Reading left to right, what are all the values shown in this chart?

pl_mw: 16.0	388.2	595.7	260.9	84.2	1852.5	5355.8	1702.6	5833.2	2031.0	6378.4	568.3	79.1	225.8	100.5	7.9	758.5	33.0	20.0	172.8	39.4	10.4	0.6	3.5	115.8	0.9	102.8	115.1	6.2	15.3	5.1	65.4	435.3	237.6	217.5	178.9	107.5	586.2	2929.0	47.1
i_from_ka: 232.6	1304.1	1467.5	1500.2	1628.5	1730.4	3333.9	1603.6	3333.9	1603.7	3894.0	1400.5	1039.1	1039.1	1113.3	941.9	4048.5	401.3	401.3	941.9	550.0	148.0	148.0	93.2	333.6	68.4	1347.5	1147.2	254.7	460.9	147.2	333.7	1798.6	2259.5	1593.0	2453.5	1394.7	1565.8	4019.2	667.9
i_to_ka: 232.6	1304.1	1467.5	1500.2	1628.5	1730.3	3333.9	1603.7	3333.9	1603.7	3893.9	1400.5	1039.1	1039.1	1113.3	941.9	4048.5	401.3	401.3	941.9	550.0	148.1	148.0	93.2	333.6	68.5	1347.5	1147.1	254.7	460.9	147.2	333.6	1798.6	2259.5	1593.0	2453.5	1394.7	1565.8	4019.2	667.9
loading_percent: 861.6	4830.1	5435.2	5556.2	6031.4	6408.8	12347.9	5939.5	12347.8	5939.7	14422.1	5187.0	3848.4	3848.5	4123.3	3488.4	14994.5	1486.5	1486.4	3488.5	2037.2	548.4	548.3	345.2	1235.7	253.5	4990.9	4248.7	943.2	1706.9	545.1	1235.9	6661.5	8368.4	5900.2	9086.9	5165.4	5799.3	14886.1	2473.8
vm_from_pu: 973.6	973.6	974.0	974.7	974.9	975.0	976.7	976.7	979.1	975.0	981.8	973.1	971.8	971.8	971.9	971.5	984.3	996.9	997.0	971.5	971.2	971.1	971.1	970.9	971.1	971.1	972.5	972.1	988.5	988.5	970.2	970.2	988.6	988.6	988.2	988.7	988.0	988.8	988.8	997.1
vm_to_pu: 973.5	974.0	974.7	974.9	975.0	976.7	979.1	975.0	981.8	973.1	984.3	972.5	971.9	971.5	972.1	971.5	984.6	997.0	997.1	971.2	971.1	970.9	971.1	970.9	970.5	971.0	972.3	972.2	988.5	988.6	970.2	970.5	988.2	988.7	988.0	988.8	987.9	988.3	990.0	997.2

_ _ _ _ _

REQUIRED ACTION: Rewrite every item above with "chart" switched to "graph", leaving everything else unchanged.

ANSWER SPACE:
Reading left to right, what are all the values shown in this graph?

pl_mw: 16.0	388.2	595.7	260.9	84.2	1852.5	5355.8	1702.6	5833.2	2031.0	6378.4	568.3	79.1	225.8	100.5	7.9	758.5	33.0	20.0	172.8	39.4	10.4	0.6	3.5	115.8	0.9	102.8	115.1	6.2	15.3	5.1	65.4	435.3	237.6	217.5	178.9	107.5	586.2	2929.0	47.1
i_from_ka: 232.6	1304.1	1467.5	1500.2	1628.5	1730.4	3333.9	1603.6	3333.9	1603.7	3894.0	1400.5	1039.1	1039.1	1113.3	941.9	4048.5	401.3	401.3	941.9	550.0	148.0	148.0	93.2	333.6	68.4	1347.5	1147.2	254.7	460.9	147.2	333.7	1798.6	2259.5	1593.0	2453.5	1394.7	1565.8	4019.2	667.9
i_to_ka: 232.6	1304.1	1467.5	1500.2	1628.5	1730.3	3333.9	1603.7	3333.9	1603.7	3893.9	1400.5	1039.1	1039.1	1113.3	941.9	4048.5	401.3	401.3	941.9	550.0	148.1	148.0	93.2	333.6	68.5	1347.5	1147.1	254.7	460.9	147.2	333.6	1798.6	2259.5	1593.0	2453.5	1394.7	1565.8	4019.2	667.9
loading_percent: 861.6	4830.1	5435.2	5556.2	6031.4	6408.8	12347.9	5939.5	12347.8	5939.7	14422.1	5187.0	3848.4	3848.5	4123.3	3488.4	14994.5	1486.5	1486.4	3488.5	2037.2	548.4	548.3	345.2	1235.7	253.5	4990.9	4248.7	943.2	1706.9	545.1	1235.9	6661.5	8368.4	5900.2	9086.9	5165.4	5799.3	14886.1	2473.8
vm_from_pu: 973.6	973.6	974.0	974.7	974.9	975.0	976.7	976.7	979.1	975.0	981.8	973.1	971.8	971.8	971.9	971.5	984.3	996.9	997.0	971.5	971.2	971.1	971.1	970.9	971.1	971.1	972.5	972.1	988.5	988.5	970.2	970.2	988.6	988.6	988.2	988.7	988.0	988.8	988.8	997.1
vm_to_pu: 973.5	974.0	974.7	974.9	975.0	976.7	979.1	975.0	981.8	973.1	984.3	972.5	971.9	971.5	972.1	971.5	984.6	997.0	997.1	971.2	971.1	970.9	971.1	970.9	970.5	971.0	972.3	972.2	988.5	988.6	970.2	970.5	988.2	988.7	988.0	988.8	987.9	988.3	990.0	997.2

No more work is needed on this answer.